293pp., illus., maps, paperback, Routledge, London & New York, 2024
ISBN: 9781032191300
A history of Sharpeville, the South African township that was the site of the police massacre of March 21, 1960. Includes testimonies from inhabitants on how they coped with apartheid, why they chose to protest, how the massacre unfolded, and its aftermath.

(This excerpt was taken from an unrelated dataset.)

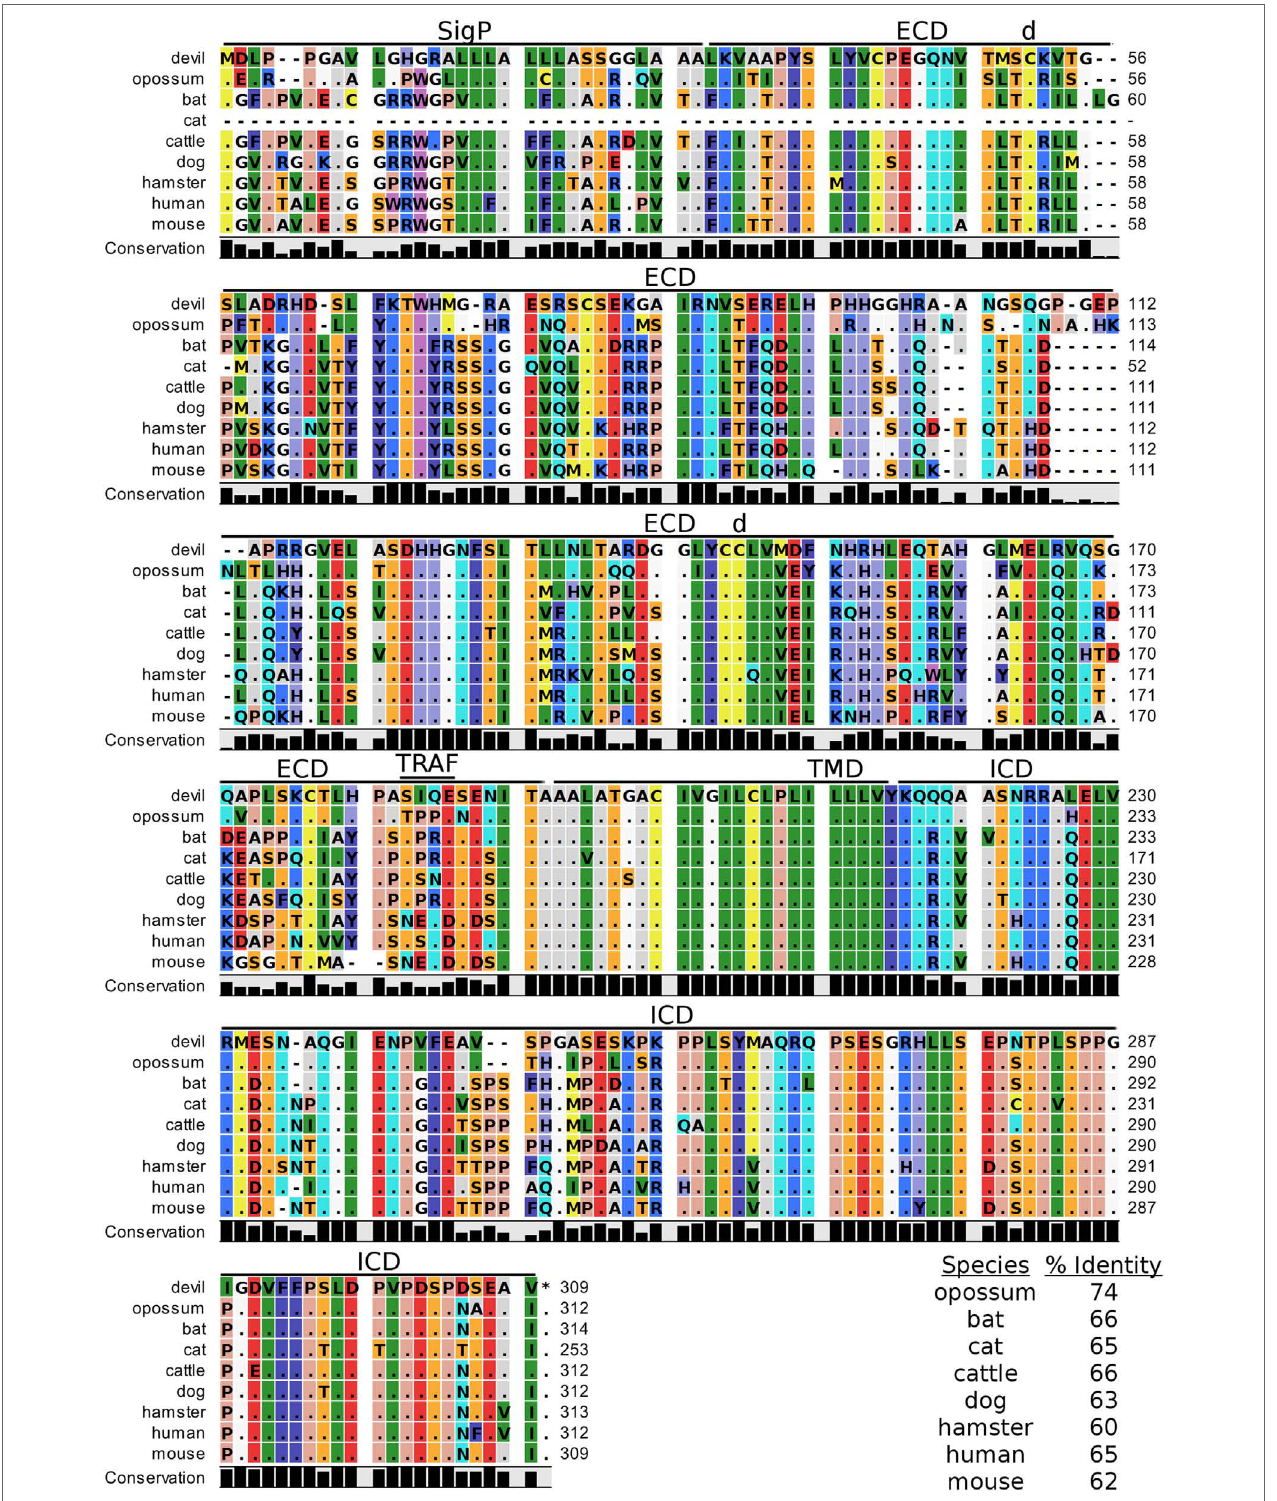
FigUre 6 | alignment of V-domain ig suppressor of T cell activation reference genes for nine species . The predicted signal peptides (SigP), extracellular domain (ECD), transmembrane domain (TMD), and intracellular domain (ICD) are demarcated with bars. “d” above the alignment represents predicted disulfide bonds and “TRAF” indicates a potential TRAF1/2-binding site. The black bar graphs below the alignment represent the conservation of amino acids across all nine species. The percent amino acid sequence identity between devils and other species is shown in the bottom right corner of the alignment.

"Sixty-three years after the apartheid killings at Sharpeville, the voices of the victims are heard, thanks to imaginative and dogged research by Nancy Clark and William Worger. And, startlingly, they report that the police count of 69 dead and 186 wounded – which has been accepted and endlessly repeated over the years – has always been a lie. This is a revelatory book."Benjamin Pogrund, former deputy-editor of The Rand Daily Mail
"Working intensively with Sharpeville’s community, Clark and Worger aim here to right the wrongs of a past that has left many of the dead unrecognised and the injured disregarded. They reconstruct a history of Sharpeville as a place, as a community, and as a memory and an icon. After more than fifty years, Sharpeville remains the place where the anti-apartheid struggle went global: and with this lucid and compelling book, we at last know why." David M. Anderson, University of Warwick
Nancy L. Clark is Dean of the Honors College and Professor of History Emeritus at Louisiana State University, and a Research Fellow at the University of the Free State.
William H. Worger is Professor of History Emeritus at the University of California Los Angeles, and a Research Fellow of the University of the Free State.